EXERCISE OBJECTIVE
Copy each of the entries below word for word, keeping every line as it appears.

○ ○ ○

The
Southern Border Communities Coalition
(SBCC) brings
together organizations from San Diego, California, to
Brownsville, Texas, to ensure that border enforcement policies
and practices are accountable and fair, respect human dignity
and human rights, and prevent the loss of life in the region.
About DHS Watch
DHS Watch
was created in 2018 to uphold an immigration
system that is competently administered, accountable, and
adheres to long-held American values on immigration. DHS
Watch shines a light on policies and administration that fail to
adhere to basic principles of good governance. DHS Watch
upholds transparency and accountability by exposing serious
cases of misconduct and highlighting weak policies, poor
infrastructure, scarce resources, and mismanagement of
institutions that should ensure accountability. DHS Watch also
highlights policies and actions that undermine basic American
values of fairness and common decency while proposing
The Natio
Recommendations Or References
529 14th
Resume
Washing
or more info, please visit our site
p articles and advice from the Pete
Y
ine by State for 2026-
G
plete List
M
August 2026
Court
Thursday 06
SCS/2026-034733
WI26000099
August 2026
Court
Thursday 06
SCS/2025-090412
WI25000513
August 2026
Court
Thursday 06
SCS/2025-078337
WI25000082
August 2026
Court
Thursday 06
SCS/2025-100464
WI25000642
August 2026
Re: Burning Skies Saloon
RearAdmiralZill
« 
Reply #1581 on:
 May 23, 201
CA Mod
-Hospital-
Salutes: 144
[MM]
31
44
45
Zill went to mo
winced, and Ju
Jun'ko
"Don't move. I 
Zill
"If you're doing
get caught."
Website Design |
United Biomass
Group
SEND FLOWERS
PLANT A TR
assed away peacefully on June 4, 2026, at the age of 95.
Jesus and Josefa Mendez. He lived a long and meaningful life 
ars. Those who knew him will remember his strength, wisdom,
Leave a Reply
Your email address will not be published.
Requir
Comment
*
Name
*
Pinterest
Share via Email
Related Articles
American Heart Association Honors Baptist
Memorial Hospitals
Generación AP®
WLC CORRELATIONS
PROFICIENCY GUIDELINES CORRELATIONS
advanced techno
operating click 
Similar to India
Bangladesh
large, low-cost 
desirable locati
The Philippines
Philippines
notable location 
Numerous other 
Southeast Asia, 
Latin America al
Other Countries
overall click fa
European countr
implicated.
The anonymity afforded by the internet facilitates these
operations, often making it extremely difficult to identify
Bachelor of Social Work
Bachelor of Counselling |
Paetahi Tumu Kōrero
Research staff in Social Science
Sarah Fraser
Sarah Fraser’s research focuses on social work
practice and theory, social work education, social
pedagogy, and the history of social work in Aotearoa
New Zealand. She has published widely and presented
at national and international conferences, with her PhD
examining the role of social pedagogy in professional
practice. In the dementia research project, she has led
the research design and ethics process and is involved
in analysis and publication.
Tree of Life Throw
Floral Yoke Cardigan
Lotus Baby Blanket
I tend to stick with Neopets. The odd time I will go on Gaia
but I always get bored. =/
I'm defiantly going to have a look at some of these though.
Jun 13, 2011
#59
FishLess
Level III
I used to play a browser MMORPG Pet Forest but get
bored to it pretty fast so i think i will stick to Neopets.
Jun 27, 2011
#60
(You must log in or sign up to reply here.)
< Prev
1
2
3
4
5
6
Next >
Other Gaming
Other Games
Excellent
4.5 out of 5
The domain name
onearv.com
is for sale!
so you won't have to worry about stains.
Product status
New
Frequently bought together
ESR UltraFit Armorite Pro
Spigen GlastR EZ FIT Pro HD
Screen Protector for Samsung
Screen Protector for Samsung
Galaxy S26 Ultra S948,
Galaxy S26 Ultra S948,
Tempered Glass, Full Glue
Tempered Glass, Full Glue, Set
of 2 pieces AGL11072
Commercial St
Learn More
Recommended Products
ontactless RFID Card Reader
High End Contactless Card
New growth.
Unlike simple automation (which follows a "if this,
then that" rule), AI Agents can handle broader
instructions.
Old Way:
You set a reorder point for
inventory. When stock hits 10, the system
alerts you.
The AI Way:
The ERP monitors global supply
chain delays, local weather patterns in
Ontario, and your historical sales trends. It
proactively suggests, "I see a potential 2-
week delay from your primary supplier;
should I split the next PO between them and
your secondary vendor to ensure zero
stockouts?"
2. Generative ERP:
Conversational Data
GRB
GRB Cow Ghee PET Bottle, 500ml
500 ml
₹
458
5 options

○ ○ ○

ANSWER SECTION
The
Southern Border Communities Coalition
(SBCC) brings
together organizations from San Diego, California, to
Brownsville, Texas, to ensure that border enforcement policies
and practices are accountable and fair, respect human dignity
and human rights, and prevent the loss of life in the region.
About DHS Watch
DHS Watch
was created in 2018 to uphold an immigration
system that is competently administered, accountable, and
adheres to long-held American values on immigration. DHS
Watch shines a light on policies and administration that fail to
adhere to basic principles of good governance. DHS Watch
upholds transparency and accountability by exposing serious
cases of misconduct and highlighting weak policies, poor
infrastructure, scarce resources, and mismanagement of
institutions that should ensure accountability. DHS Watch also
highlights policies and actions that undermine basic American
values of fairness and common decency while proposing
The Natio
Recommendations Or References
529 14th
Resume
Washing
or more info, please visit our site
p articles and advice from the Pete
Y
ine by State for 2026-
G
plete List
M
August 2026
Court
Thursday 06
SCS/2026-034733
WI26000099
August 2026
Court
Thursday 06
SCS/2025-090412
WI25000513
August 2026
Court
Thursday 06
SCS/2025-078337
WI25000082
August 2026
Court
Thursday 06
SCS/2025-100464
WI25000642
August 2026
Re: Burning Skies Saloon
RearAdmiralZill
« 
Reply #1581 on:
 May 23, 201
CA Mod
-Hospital-
Salutes: 144
[MM]
31
44
45
Zill went to mo
winced, and Ju
Jun'ko
"Don't move. I 
Zill
"If you're doing
get caught."
Website Design |
United Biomass
Group
SEND FLOWERS
PLANT A TR
assed away peacefully on June 4, 2026, at the age of 95.
Jesus and Josefa Mendez. He lived a long and meaningful life 
ars. Those who knew him will remember his strength, wisdom,
Leave a Reply
Your email address will not be published.
Requir
Comment
*
Name
*
Pinterest
Share via Email
Related Articles
American Heart Association Honors Baptist
Memorial Hospitals
Generación AP®
WLC CORRELATIONS
PROFICIENCY GUIDELINES CORRELATIONS
advanced techno
operating click 
Similar to India
Bangladesh
large, low-cost 
desirable locati
The Philippines
Philippines
notable location 
Numerous other 
Southeast Asia, 
Latin America al
Other Countries
overall click fa
European countr
implicated.
The anonymity afforded by the internet facilitates these
operations, often making it extremely difficult to identify
Bachelor of Social Work
Bachelor of Counselling |
Paetahi Tumu Kōrero
Research staff in Social Science
Sarah Fraser
Sarah Fraser’s research focuses on social work
practice and theory, social work education, social
pedagogy, and the history of social work in Aotearoa
New Zealand. She has published widely and presented
at national and international conferences, with her PhD
examining the role of social pedagogy in professional
practice. In the dementia research project, she has led
the research design and ethics process and is involved
in analysis and publication.
Tree of Life Throw
Floral Yoke Cardigan
Lotus Baby Blanket
I tend to stick with Neopets. The odd time I will go on Gaia
but I always get bored. =/
I'm defiantly going to have a look at some of these though.
Jun 13, 2011
#59
FishLess
Level III
I used to play a browser MMORPG Pet Forest but get
bored to it pretty fast so i think i will stick to Neopets.
Jun 27, 2011
#60
(You must log in or sign up to reply here.)
< Prev
1
2
3
4
5
6
Next >
Other Gaming
Other Games
Excellent
4.5 out of 5
The domain name
onearv.com
is for sale!
so you won't have to worry about stains.
Product status
New
Frequently bought together
ESR UltraFit Armorite Pro
Spigen GlastR EZ FIT Pro HD
Screen Protector for Samsung
Screen Protector for Samsung
Galaxy S26 Ultra S948,
Galaxy S26 Ultra S948,
Tempered Glass, Full Glue
Tempered Glass, Full Glue, Set
of 2 pieces AGL11072
Commercial St
Learn More
Recommended Products
ontactless RFID Card Reader
High End Contactless Card
New growth.
Unlike simple automation (which follows a "if this,
then that" rule), AI Agents can handle broader
instructions.
Old Way:
You set a reorder point for
inventory. When stock hits 10, the system
alerts you.
The AI Way:
The ERP monitors global supply
chain delays, local weather patterns in
Ontario, and your historical sales trends. It
proactively suggests, "I see a potential 2-
week delay from your primary supplier;
should I split the next PO between them and
your secondary vendor to ensure zero
stockouts?"
2. Generative ERP:
Conversational Data
GRB
GRB Cow Ghee PET Bottle, 500ml
500 ml
₹
458
5 options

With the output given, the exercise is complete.